To investigate the direct impact of emphasizing specific aspects on performance, this repository explores six combinations in terms of Width and Depth for models in three natural language generation tasks: Translation, Dialogue Generation, and Text Summarization. These combinations include models with a balanced emphasis on both Encoder and Decoder, models with a stronger focus on Encoder, and models with a stronger focus on Decoder.
In this project, we use a Transformer structure that builds upon the standard Transformer architecture proposed in "Attention is All You Need" by adding linear layers before and after the Encoder and Decoder. This improvement allows the Transformer model to handle input and output values of different dimensions flexibly. All other aspects of the structure remain the same as the standard Transformer.
To measure the performance of each model, we conduct experiments using a baseline model and six variant models. We categorize these models based on their focus between the Encoder and Decoder and the model's width and depth. Detailed information for each model can be found in the table below.

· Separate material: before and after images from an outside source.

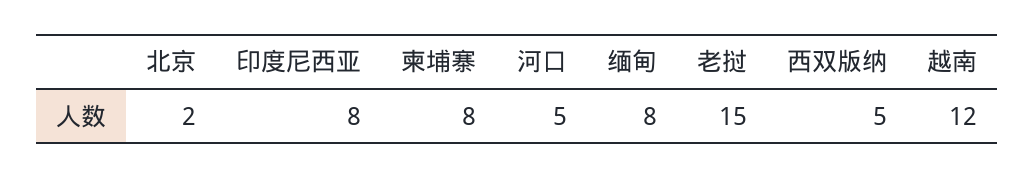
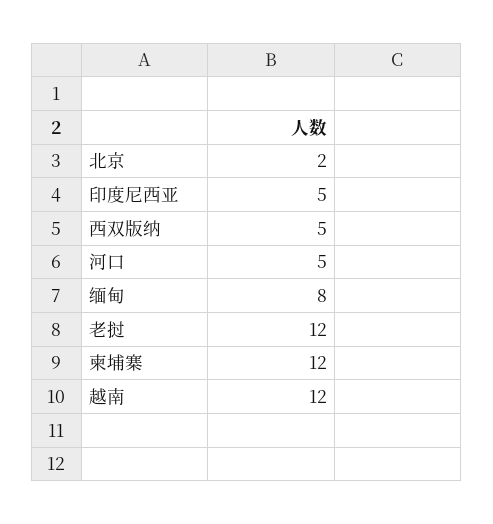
  {
    "北京": 2,
-   "印度尼西亚": 8,
+   "印度尼西亚": 5,
-   "柬埔寨": 8,
+   "柬埔寨": 12,
    "河口": 5,
    "缅甸": 8,
-   "老挝": 15,
+   "老挝": 12,
    "西双版纳": 5,
    "越南": 12
  }

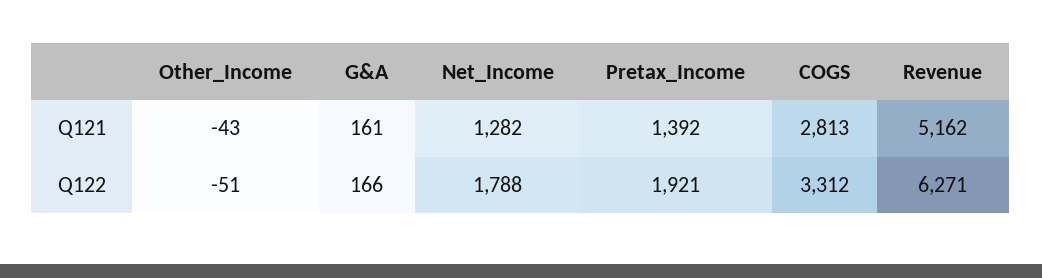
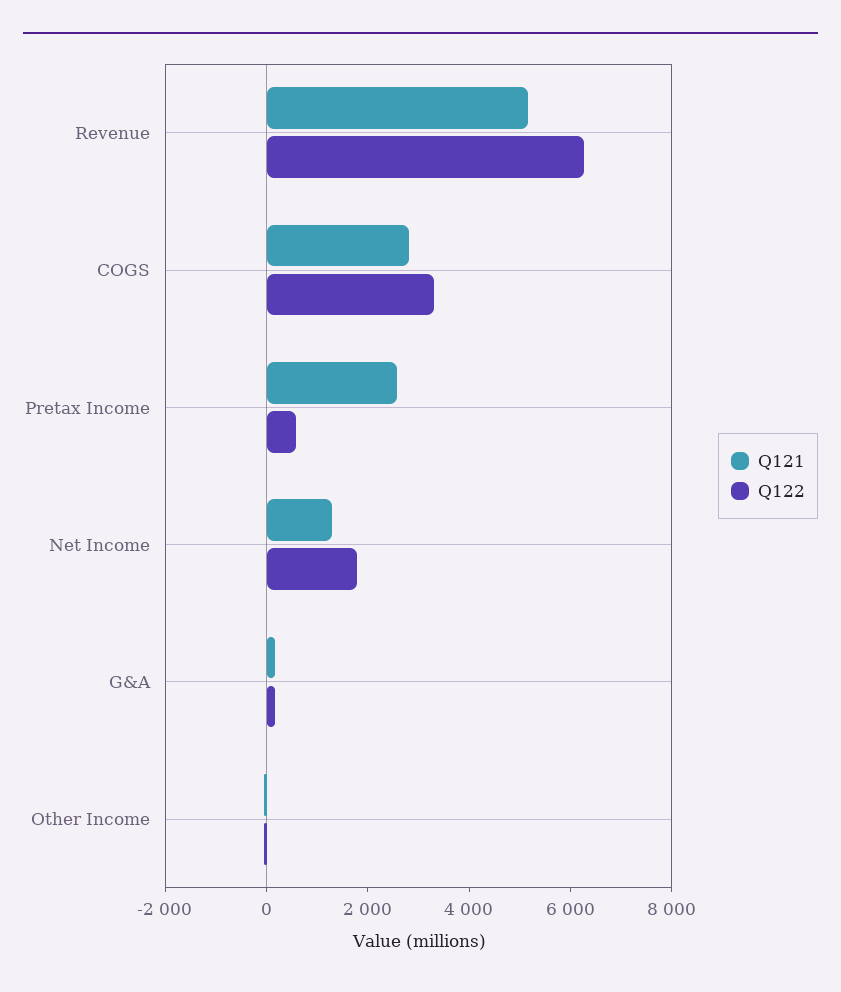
  {
    "Q121": {
      "Other_Income": -43,
      "G&A": 161,
      "Net_Income": 1282,
-     "Pretax_Income": 1392,
+     "Pretax_Income": 2500,
      "COGS": 2813,
      "Revenue": 5162
    },
    "Q122": {
      "Other_Income": -51,
      "G&A": 166,
      "Net_Income": 1788,
-     "Pretax_Income": 1921,
+     "Pretax_Income": 500,
      "COGS": 3312,
      "Revenue": 6271
    }
  }

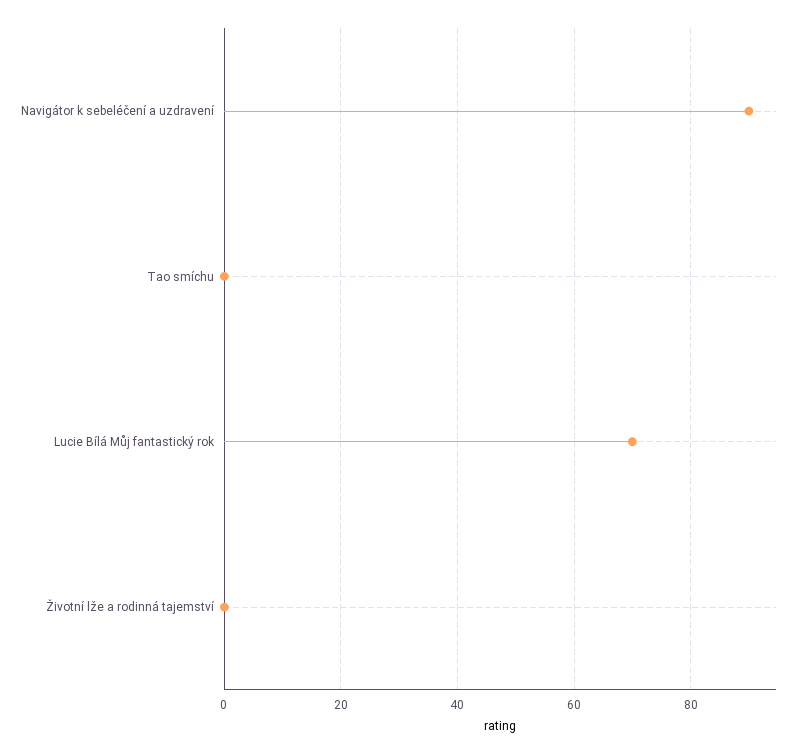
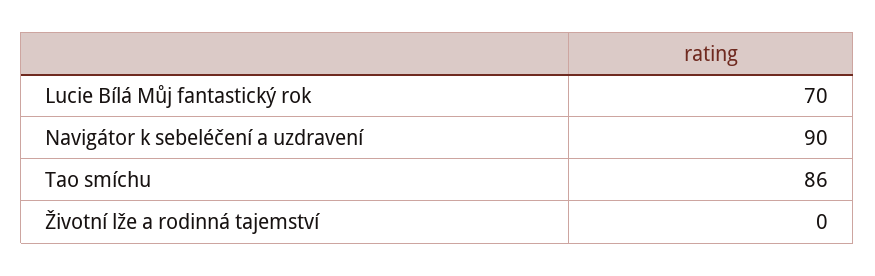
  {
    "Navigátor k sebeléčení a uzdravení": 90,
-   "Tao smíchu": 0,
+   "Tao smíchu": 86,
    "Lucie Bílá Můj fantastický rok": 70,
    "Životní lže a rodinná tajemství": 0
  }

Model Name | Balance | Type | Note |
---|---|---|---|
Equal Default Model | Equal | Default | Base Line Model, Not weighted to one side, well balanced. |
Equal Wide Model | Equal | Wide | Not weighted to one side, but has double hidden dimension size both on Encoder and Decoder |
Equal Deep Model | Equal | Deep | Not weighted to one side, but has double Layer Numbers both on Encoder and Decoder |
Encoder Wide Model | Encoder | Wide | Encoder Weighted Model, with doubled hidden dimension size only on Encoder |
Encoder Deep Model | Encoder | Deep | Encoder Weighted Model, with doubled Layer Numbers only on Encoder |
Decoder Wide Model | Decoder | Wide | Decoder Weighted Model, with doubled hidden dimension size only on Decoder |
Decoder Deep Model | Decoder | Deep | Decoder Weighted Model, with doubled Layer Numbers only on Decoder |
Model | Machine Translation | Dialogue Generation | Text Summarization |
---|---|---|---|
Equal Default Model | 11.23 | 29.65 | - |
Equal Wide Model | 0.00 | 0.00 | - |
Equal Deep Model | 0.00 | 0.00 | - |
Encoder Wide Model | 0.00 | 14.67 | - |
Encoder Deep Model | 0.00 | 21.02 | - |
Decoder Wide Model | 0.00 | 0.00 | - |
Decoder Deep Model | 0.00 | 0.00 | - |